> DOEL VAN OEFENING
Zet de tekst over Jacob Hoogland en zijn maatschappelijke functies voort, te beginnen na de zin die eindigt op „planten en bloemen”.

┌─ AANGELEVERDE TEKST

D. Maatschappelijke funkties Op 30-8-1898 is Jacob Hoogland mede-oprichter en eerste voorzitter van de Hengstenassociatie Zeddam, welke als doel heeft het Belgisch trekpaard in te voeren. In 1928 is Jacob Hoogland dertig jaar voorzitter. Hij neemt afscheid en wordt daarbij benoemd tot ere-voorzitter. Op 22-4-1899 is hij een van de oprichters van de afdeling Bergh van de Gelders-Overijsselse Maatschappij van Landbouw. Ook hiervan zal hij later 6 jaar de voorzittershamer hanteren. Daarnaast heeft Jacob Hoogland veel werk gedaan voor de verbetering van het rundvee in Gelderland o.a. als jurylid bij stierenkeuringen. Verder is hij landelijk en provinciaal actief geweest in vele commissies tot bevordering van de paardenfokkerij en als jurylid van trekpaarden.

Het is vrijwel niet voorstelbaar, dat Jacob Hoogland naast dit alles nog tijd heeft voor zijn hobby de plantkunde; hij kent vrijwel alle in het wild voorkomende planten en bloemen.

└─
┌─ GEGEVENSREGELS

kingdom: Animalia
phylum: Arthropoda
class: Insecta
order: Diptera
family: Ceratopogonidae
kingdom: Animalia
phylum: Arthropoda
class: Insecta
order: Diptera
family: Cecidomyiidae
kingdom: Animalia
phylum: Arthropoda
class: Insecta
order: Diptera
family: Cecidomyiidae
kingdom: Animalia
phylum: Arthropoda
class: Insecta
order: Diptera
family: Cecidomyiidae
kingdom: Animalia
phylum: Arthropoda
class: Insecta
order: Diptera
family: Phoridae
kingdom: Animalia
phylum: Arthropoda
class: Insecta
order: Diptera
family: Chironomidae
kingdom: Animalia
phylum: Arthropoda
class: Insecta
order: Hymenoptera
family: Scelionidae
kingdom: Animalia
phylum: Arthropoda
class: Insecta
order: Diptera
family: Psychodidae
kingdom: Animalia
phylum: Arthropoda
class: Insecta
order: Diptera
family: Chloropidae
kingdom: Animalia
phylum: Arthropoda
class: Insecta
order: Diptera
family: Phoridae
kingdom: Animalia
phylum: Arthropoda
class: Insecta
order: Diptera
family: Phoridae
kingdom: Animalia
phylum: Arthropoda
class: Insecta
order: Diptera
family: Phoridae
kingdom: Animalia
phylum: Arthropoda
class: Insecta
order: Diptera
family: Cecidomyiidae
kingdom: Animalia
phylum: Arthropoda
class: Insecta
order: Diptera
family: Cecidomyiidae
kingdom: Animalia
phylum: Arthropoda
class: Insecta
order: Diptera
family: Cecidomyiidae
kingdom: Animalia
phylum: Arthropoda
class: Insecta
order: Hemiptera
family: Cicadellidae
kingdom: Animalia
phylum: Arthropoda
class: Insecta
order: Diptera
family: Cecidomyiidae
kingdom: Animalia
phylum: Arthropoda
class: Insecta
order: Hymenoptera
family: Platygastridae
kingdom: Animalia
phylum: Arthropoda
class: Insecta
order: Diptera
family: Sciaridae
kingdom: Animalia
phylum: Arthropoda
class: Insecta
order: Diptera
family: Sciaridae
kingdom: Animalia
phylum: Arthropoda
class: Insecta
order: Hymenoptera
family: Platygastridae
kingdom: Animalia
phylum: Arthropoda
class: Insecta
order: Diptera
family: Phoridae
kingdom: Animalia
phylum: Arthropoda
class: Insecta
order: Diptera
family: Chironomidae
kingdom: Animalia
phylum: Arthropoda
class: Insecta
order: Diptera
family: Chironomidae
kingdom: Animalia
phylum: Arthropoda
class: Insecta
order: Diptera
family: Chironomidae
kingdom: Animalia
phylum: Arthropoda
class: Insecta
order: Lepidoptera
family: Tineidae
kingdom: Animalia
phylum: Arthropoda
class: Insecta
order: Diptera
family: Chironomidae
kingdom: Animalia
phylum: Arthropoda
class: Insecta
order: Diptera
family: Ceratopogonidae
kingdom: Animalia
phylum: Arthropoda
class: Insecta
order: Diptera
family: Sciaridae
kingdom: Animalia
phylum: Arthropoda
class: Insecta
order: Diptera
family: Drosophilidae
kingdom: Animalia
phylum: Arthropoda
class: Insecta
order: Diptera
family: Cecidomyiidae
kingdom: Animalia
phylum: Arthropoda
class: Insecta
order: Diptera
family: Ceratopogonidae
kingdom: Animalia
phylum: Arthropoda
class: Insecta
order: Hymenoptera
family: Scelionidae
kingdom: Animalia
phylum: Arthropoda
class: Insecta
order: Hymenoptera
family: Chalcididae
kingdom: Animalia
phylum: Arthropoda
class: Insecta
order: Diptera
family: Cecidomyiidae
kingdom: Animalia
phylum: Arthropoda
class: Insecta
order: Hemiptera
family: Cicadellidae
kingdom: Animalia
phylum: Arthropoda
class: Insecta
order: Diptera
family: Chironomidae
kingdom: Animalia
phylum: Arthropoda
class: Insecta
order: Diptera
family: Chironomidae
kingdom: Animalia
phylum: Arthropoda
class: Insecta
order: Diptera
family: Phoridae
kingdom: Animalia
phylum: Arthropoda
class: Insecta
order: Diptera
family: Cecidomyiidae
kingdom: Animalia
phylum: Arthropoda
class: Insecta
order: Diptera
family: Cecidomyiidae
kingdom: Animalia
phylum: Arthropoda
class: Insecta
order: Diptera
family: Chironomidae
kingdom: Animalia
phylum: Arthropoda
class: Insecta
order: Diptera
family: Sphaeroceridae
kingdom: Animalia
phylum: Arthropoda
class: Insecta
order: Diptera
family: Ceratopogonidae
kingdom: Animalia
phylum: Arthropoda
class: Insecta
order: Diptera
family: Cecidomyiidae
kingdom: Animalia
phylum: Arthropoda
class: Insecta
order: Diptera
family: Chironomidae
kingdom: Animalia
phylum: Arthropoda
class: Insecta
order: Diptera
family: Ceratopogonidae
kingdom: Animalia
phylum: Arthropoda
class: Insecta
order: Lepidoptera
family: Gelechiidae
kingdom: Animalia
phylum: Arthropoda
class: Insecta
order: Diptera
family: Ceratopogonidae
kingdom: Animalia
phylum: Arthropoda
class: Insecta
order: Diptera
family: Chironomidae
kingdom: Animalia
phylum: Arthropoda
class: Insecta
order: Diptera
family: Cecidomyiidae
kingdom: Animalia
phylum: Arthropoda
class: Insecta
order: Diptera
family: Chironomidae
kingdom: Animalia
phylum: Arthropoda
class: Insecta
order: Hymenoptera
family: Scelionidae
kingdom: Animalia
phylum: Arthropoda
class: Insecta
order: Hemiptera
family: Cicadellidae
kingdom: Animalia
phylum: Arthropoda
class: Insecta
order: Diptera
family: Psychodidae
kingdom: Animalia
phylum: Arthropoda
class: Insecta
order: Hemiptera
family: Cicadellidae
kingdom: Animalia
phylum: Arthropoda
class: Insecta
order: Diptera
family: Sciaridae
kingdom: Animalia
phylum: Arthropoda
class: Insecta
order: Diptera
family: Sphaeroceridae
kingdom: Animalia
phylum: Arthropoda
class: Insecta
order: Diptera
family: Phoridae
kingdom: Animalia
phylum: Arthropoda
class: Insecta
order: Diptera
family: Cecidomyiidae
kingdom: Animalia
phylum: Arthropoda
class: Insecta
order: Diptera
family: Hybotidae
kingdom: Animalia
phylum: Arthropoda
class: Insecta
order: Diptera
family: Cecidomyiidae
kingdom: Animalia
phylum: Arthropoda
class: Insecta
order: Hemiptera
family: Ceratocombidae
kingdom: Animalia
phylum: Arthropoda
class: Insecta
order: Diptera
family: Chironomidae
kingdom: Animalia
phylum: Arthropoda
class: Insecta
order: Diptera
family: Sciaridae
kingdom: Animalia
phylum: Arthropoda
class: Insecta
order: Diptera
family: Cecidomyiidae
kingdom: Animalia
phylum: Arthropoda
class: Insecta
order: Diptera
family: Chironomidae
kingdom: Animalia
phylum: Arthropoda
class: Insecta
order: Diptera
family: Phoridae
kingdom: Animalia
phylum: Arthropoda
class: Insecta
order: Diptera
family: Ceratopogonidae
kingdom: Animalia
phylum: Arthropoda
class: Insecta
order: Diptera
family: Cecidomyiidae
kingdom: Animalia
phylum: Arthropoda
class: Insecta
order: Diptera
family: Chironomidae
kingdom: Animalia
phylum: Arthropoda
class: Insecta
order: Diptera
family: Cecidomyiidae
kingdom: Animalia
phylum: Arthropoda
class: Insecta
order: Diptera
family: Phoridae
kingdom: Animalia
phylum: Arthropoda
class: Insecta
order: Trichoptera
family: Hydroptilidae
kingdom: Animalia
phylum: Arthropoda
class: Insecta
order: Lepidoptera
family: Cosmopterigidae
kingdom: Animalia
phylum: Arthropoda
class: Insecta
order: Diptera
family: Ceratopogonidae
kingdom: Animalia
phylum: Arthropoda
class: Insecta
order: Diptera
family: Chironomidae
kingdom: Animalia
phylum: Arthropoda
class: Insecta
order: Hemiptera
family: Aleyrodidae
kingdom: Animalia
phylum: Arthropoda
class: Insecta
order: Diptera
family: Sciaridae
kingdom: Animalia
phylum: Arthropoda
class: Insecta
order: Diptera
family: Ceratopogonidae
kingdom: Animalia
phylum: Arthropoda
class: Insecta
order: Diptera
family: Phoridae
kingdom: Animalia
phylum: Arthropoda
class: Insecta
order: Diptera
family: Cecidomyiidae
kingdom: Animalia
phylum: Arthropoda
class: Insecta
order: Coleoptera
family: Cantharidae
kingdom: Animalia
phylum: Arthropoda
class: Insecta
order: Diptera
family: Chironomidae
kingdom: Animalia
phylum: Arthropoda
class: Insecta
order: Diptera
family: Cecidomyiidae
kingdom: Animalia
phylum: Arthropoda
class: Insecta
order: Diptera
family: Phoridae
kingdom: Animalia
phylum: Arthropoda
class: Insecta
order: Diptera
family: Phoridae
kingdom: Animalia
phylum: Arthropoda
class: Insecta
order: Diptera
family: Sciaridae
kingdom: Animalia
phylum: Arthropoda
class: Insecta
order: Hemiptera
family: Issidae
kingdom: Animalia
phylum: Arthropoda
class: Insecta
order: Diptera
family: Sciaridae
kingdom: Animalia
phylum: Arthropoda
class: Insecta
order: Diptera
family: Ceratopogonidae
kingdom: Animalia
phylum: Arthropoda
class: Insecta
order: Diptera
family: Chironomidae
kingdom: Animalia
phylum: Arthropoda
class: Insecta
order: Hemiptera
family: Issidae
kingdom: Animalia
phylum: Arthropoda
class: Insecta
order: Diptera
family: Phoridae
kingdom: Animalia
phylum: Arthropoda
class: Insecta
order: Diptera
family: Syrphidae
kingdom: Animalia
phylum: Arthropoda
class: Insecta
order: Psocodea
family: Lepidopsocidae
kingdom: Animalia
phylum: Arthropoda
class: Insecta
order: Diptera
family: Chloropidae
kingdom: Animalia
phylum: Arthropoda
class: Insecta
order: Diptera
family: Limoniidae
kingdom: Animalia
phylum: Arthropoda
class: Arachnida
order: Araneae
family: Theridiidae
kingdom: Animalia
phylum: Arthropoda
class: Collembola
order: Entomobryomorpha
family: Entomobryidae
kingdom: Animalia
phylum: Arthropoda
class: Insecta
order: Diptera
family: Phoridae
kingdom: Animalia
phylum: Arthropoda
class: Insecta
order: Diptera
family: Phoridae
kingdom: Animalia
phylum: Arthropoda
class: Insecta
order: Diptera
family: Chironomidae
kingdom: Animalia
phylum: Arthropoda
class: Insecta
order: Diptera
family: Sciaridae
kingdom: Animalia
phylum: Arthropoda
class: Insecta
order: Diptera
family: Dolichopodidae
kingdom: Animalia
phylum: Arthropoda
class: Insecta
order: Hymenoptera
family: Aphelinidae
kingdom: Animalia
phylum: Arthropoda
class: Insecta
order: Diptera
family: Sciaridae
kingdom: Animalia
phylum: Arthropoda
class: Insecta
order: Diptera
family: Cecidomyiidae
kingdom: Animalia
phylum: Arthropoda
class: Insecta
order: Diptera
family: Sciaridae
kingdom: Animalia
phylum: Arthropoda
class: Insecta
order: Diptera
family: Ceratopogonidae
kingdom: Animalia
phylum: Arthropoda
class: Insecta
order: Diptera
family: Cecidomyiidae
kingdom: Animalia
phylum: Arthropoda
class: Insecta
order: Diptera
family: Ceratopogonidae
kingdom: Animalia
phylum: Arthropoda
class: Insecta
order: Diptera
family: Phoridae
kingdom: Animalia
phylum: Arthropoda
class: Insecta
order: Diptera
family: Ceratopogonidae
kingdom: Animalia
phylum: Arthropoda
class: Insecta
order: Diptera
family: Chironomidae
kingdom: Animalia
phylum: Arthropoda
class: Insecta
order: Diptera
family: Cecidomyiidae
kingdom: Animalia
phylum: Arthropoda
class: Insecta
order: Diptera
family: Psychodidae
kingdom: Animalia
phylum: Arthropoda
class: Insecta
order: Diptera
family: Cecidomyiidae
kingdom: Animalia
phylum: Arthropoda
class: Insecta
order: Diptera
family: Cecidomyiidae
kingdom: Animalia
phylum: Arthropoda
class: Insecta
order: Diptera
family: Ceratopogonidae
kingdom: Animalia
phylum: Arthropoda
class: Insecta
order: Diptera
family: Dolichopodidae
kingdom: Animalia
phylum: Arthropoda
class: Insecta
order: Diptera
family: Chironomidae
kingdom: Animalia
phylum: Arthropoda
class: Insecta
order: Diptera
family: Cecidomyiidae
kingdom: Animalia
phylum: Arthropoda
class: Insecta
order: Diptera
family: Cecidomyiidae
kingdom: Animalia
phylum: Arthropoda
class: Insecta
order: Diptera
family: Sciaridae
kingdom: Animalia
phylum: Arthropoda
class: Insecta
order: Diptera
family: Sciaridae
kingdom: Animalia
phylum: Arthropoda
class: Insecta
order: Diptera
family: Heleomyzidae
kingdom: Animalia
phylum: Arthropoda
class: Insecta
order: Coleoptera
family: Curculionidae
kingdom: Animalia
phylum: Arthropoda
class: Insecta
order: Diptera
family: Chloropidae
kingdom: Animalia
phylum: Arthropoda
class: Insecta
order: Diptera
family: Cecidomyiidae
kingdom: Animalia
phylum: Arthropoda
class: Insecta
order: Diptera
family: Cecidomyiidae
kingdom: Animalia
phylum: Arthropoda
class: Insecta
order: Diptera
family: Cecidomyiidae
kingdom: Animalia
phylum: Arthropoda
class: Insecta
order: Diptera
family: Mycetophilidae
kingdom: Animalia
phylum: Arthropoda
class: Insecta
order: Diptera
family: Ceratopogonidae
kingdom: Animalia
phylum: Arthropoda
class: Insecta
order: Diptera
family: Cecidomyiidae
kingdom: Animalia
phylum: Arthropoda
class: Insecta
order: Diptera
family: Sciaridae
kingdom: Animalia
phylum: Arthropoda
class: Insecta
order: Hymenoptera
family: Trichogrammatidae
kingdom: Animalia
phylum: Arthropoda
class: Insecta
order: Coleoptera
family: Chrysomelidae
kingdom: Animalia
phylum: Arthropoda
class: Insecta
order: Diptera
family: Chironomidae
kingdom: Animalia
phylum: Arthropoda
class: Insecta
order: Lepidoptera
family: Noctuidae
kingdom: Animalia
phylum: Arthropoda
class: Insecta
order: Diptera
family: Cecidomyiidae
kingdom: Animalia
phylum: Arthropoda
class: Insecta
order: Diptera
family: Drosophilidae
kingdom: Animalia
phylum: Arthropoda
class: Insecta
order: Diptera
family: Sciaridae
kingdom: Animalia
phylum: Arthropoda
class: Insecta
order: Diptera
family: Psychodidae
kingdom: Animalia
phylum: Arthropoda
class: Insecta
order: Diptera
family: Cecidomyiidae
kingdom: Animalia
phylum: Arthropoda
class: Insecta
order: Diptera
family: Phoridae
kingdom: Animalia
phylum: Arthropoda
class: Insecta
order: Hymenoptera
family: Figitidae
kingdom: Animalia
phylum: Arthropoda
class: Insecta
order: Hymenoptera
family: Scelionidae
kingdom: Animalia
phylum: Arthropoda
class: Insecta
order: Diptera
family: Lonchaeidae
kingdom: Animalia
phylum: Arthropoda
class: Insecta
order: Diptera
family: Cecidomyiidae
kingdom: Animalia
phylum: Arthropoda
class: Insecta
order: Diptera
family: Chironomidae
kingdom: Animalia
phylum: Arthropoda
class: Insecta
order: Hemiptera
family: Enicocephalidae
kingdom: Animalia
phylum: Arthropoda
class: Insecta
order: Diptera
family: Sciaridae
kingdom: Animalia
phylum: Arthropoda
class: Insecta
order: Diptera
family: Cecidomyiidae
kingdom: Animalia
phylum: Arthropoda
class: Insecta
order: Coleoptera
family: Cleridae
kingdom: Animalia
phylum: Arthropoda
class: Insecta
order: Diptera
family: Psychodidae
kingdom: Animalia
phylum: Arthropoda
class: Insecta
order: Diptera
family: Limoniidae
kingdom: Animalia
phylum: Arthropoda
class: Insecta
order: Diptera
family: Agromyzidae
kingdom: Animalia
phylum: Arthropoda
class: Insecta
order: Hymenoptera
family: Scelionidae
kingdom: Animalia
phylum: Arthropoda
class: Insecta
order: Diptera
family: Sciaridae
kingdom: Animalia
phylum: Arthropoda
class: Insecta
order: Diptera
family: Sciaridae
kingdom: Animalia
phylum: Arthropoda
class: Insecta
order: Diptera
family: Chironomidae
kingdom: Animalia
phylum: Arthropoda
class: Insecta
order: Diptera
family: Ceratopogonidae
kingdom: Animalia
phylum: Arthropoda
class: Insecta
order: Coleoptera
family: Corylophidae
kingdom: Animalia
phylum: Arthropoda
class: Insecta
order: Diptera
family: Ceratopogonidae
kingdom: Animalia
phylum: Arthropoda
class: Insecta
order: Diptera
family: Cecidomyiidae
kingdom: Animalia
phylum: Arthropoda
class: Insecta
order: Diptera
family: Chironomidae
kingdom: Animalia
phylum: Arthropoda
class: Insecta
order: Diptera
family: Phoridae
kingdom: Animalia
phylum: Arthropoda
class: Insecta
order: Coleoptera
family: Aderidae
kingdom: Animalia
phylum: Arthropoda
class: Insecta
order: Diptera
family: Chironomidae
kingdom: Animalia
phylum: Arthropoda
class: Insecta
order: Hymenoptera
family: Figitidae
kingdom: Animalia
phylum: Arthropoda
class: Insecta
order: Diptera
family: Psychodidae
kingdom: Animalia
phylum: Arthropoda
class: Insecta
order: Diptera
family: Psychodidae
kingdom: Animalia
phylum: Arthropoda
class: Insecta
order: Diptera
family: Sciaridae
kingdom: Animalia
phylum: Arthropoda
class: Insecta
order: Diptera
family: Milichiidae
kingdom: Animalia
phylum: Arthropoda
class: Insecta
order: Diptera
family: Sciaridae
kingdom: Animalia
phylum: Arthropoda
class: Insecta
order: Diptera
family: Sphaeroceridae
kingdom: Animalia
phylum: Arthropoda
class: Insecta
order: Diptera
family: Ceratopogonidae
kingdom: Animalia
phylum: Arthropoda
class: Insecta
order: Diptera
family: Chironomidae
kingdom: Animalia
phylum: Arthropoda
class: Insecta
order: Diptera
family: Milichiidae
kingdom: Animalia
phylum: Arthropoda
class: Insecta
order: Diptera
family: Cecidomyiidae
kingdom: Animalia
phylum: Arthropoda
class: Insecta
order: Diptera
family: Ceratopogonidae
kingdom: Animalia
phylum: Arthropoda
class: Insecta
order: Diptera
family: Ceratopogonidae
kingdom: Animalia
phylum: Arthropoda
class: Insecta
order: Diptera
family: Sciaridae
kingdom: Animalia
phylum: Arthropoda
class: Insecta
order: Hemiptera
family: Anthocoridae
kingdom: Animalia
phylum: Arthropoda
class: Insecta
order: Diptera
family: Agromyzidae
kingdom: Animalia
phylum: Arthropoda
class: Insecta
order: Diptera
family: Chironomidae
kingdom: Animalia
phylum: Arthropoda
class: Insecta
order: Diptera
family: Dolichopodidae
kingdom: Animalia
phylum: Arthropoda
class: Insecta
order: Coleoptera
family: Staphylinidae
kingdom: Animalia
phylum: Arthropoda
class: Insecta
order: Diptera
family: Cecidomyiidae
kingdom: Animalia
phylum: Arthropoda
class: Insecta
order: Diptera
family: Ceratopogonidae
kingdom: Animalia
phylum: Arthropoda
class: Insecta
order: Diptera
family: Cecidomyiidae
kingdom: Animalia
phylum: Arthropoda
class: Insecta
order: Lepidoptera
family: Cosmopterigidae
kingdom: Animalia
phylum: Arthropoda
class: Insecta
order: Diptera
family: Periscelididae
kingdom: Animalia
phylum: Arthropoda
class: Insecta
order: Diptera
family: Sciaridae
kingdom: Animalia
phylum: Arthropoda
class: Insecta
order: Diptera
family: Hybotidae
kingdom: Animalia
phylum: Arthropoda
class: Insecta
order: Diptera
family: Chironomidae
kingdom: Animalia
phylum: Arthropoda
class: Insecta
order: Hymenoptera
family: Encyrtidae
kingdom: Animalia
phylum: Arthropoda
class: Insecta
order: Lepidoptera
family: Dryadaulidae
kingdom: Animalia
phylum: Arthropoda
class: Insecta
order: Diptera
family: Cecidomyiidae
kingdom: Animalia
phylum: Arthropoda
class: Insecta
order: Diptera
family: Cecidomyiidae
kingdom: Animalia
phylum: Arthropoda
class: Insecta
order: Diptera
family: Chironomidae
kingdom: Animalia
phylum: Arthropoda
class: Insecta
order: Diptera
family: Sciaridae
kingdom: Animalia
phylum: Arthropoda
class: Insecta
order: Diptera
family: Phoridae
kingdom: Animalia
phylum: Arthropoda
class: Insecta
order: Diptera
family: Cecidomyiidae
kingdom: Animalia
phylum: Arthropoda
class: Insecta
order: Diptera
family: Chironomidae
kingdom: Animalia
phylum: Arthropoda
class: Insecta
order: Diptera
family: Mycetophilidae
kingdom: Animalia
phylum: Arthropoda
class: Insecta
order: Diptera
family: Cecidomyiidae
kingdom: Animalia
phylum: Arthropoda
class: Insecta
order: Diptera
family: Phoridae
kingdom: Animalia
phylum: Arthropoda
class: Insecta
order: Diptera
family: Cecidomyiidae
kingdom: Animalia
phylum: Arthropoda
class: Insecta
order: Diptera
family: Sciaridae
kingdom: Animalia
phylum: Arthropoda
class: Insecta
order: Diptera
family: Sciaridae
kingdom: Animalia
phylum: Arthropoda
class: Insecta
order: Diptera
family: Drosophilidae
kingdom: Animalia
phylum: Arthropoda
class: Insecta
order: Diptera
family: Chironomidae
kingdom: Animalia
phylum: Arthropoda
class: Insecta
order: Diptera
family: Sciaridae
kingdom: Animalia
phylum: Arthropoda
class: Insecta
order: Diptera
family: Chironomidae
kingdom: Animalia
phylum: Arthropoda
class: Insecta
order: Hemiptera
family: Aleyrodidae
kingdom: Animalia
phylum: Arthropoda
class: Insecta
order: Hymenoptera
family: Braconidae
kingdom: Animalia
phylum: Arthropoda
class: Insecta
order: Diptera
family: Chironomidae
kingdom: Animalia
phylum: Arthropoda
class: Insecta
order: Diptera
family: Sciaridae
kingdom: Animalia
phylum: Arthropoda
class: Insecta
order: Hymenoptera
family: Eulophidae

└─

> UITKOMST OEFENING
E. Jubilea en onderscheidingen Als Jacob Hoogland op 1-9-1898 25 jaar veearts in Bergh is, krijgt hij door de gemeenteraad een cadeau aangeboden. Als hij op 1-9-1913 zijn 40-jarig jubileum viert, wordt hij in zijn woonplaats uitvoerig gehuldigd. Van het gemeentebestuur krijgt hij een gouden horloge met opschrift.

Als Jacob Hoogland in 1923 zijn gouden jubileum viert krijgt hij een koninklijke onderscheiding; hij wordt Ridder in de Orde van Oranje-Nassau. Zijn verdiensten worden als volgt geformuleerd: "naast verdiensten gelegen in een goede waarneming zijner betrekking, heeft hij ook op maatschappelijk terrein grote verdiensten; deze bestaan in zijn initiatief, voortvarendheid en volharding in de verbetering van de fokkerij voor rundvee en paarden."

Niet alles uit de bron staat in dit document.